ALORS QUE D'UNE PART, toute mesure d'instruction in futurum doit être strictement circonscrite et limitée aux seules investigations nécessaires à la preuve des faits litigieux, de manière à ne pas porter une atteinte illégitime aux libertés fondamentales du défendeur, et notamment au secret des affaires ; qu'en conséquence, ne sont pas légalement admissibles les mesures qui confèrent à l'huissier une mission générale d'investigation et un pouvoir d'enquête et de contrainte lui permettant de mener une véritable perquisition civile des locaux visés par l'ordonnance ; qu'en autorisant en l'espèce l'huissier à « se faire communiquer et au besoin rechercher tous documents commerciaux, fichiers clients, bons de commande, offres de services, documents techniques de la société ILCEOS et/ou de Monsieur Ludovic X... présentant une similitude avec les noms et contacts figurant sur le listing clients de la société ACIES, qui sera en possession de l'huissier ainsi qu'à consulter les messageries e-mail et se faire remettre ou prendre copie de tous courriers ou mail présentant une similitude avec les noms et contacts figurant sur le listing clients de la société ACIES » cependant que ledit listing client de la société ACIES n'était pas communiqué en sorte que son contenu ne pouvait être contrôlé et que les « documents techniques » de la société ILCEOS CONSULTING, qui ne concernaient que les modalités choisies par cette société pour l'exécution de ses missions et le coût des méthodes de gestion utilisées par celle-ci, étaient sans aucun rapport avec les faits litigieux – ce dont il résultait que l'huissier s'était vu conférer un véritable pouvoir d'enquête et que les mesures prescrites n'étaient aucunement circonscrites, mais constituaient au contraire une atteinte illégitime au secret des affaires, la Cour d'appel a violé les dispositions de l'article 145 du Code de procédure civile.

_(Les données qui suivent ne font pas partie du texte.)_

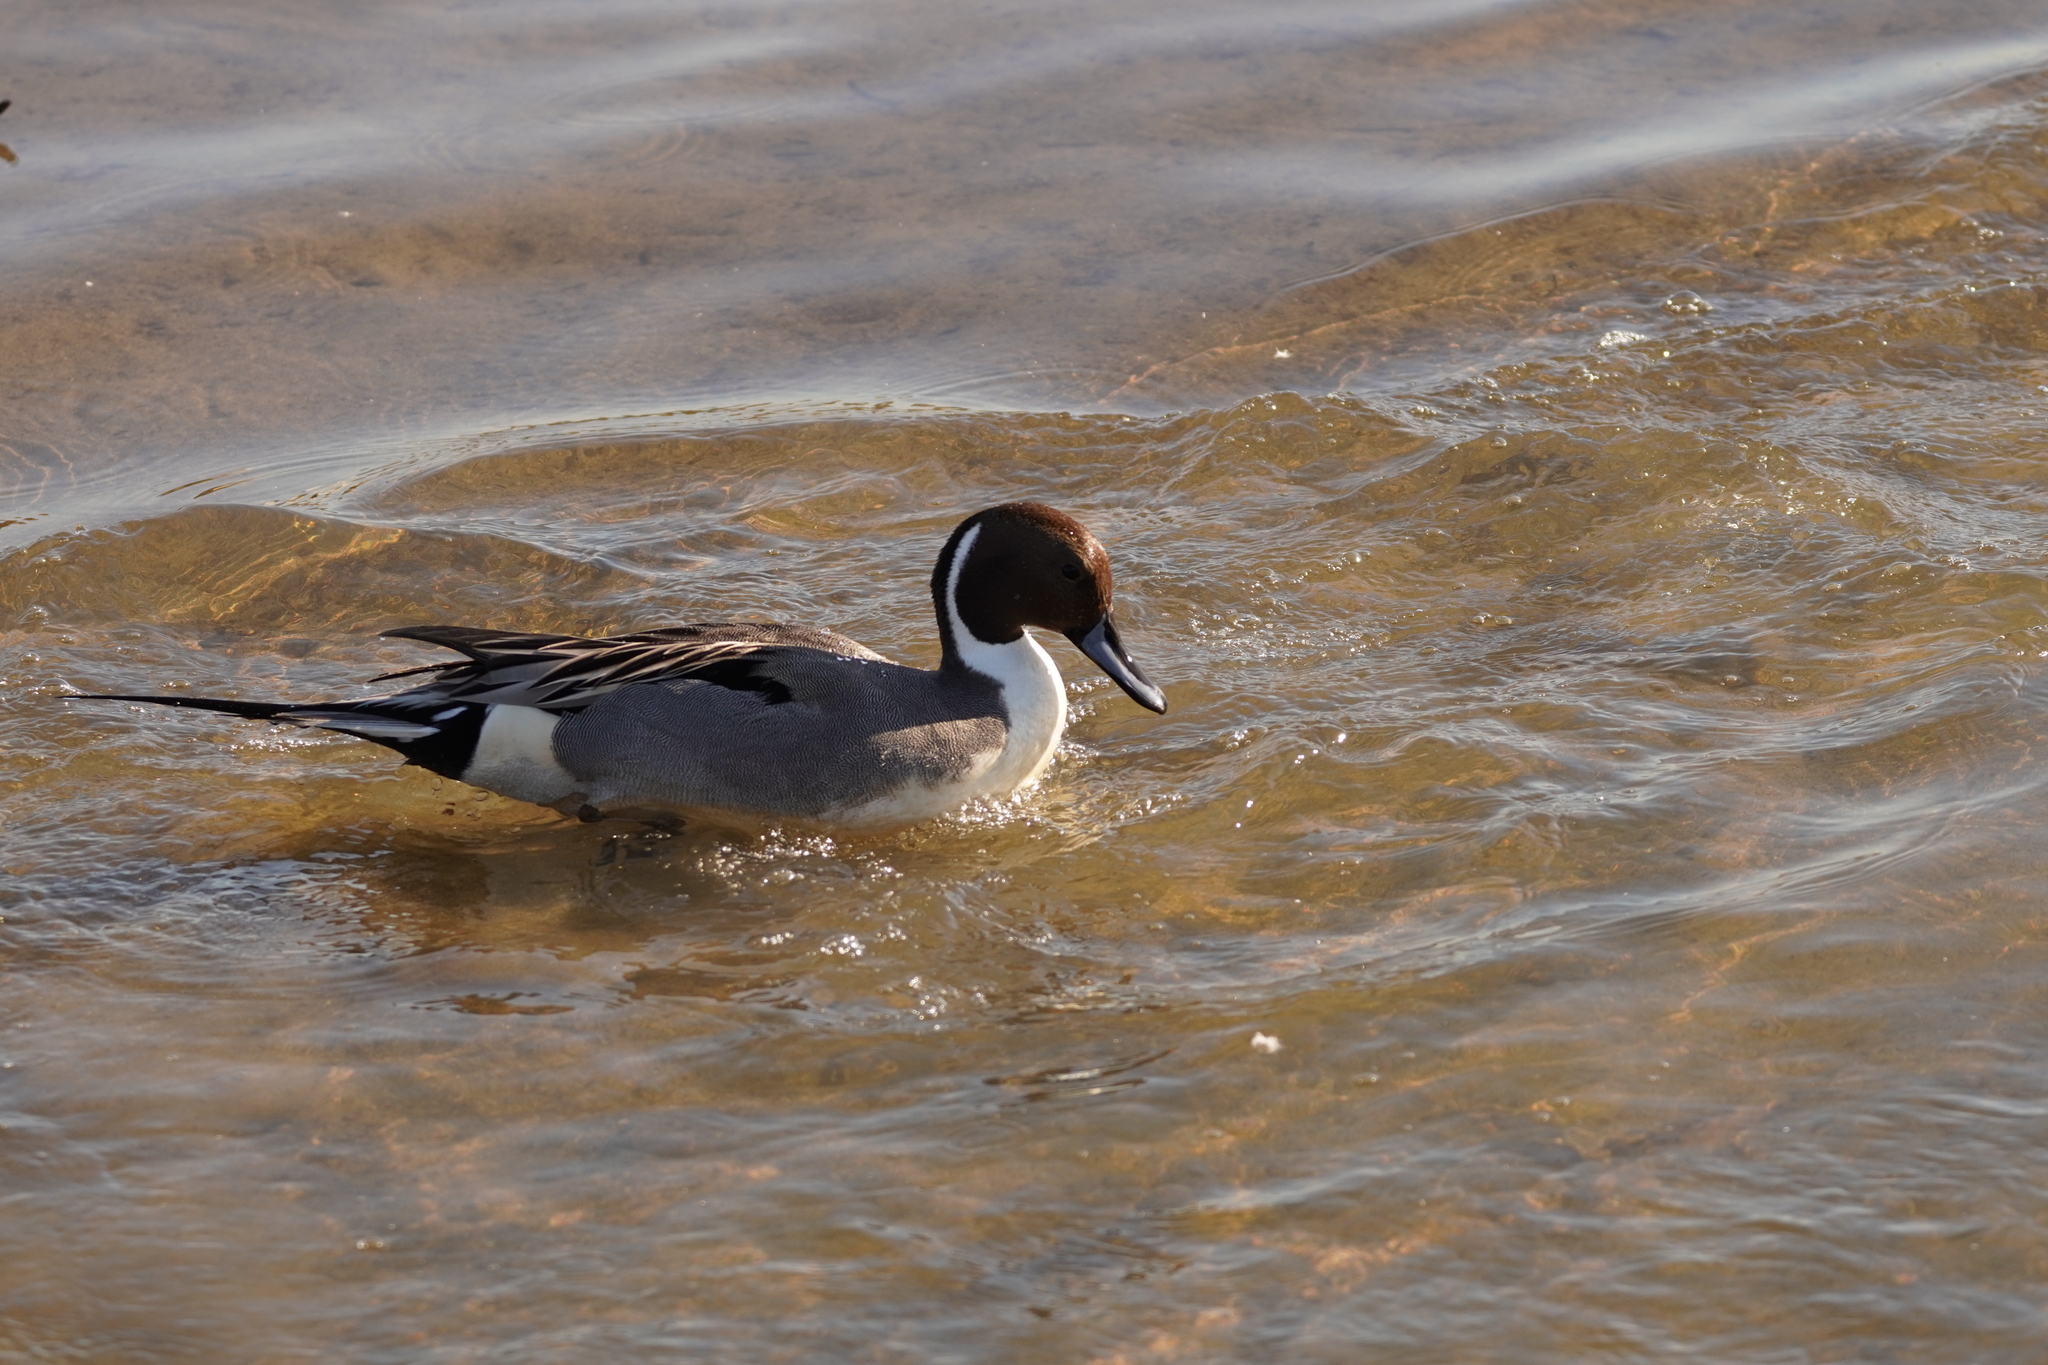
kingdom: Animalia
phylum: Chordata
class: Aves
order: Anseriformes
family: Anatidae
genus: Anas
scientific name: Anas acuta
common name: Northern pintail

ALORS QUE D'AUTRE PART s'il est possible à l'huissier chargé d'effectuer des mesures d'instruction in futurum de se faire assister d'un homme de l'art ou d'une tierce personne, il ne peut s'agir – conformément au droit au procès équitable – que d'une personne indépendante des parties ; qu'en refusant de rétracter l'ordonnance du 26 janvier 2006 qui autorisait pourtant l'huissier commis à se faire assister d'un représentant social ou d'un mandataire de la société ACIES, la Cour d'appel a violé l'article 145 du Code de procédure civile, ensemble l'article 6-1 de la Convention européenne de Sauvegarde des droits de l'homme et des libertés fondamentales.